Implementing this kind of change includes three areas: addressing the negative impact of globalisation, reshaping governing rules and institutions, through such organisations as the International Forum on Globalisation; agroecology, reshaping food and agriculture, oppositn genetically modified foods and promotion of sustainable agriculture through such organisations as Slow Food; and ecodesign, redesigning technology, buildings and physical structures for sustainability, through such institutions as the Rocky Mountain Institute.
It was a relief to have some tangible resources to explore and find concrete ways to counter the bleak global vision we'd been thinking and talking about. It made me think some more about what and how I think about food; and sustainability and ecosystems have got to have more to do with the total picture.

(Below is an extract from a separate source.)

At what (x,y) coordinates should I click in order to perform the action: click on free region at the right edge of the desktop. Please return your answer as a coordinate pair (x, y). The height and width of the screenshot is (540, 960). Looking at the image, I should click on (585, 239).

Barny Haughton had asked if we felt optimistic about the potential for people, companies, countries to change, even in the midst of unassailable evidence of environmental damage. He didn't get much of an answer, but he himself observed rather bleakly that from his experience he thought people unlikely to change unless forced to do so.
Indeed. We can talk till we are blue in the face about the need for change, but will we give up our cars, our pre-packaged convenience foods, our comfortable heat and cold, our plastics and fossil fuels? Just one more little car ride to the mall when we could have walked. Just one glass bottle we can't be bothered to wash for the recycling. Just one more package of pre-washed salad with individual portions of inedible dressing, all in full plastic armour. Who else can stop it?
We had concluding food anthropology meetings with Carole Counihan, who shared her research into food cultures in the San Luis Valley of Colorado, and had us share our mini-research (observation studies of local food-related places) with her. Mine was the quirky and I think laudable Progetto Latte, one of several interesting enterprises of the Bertinelli family.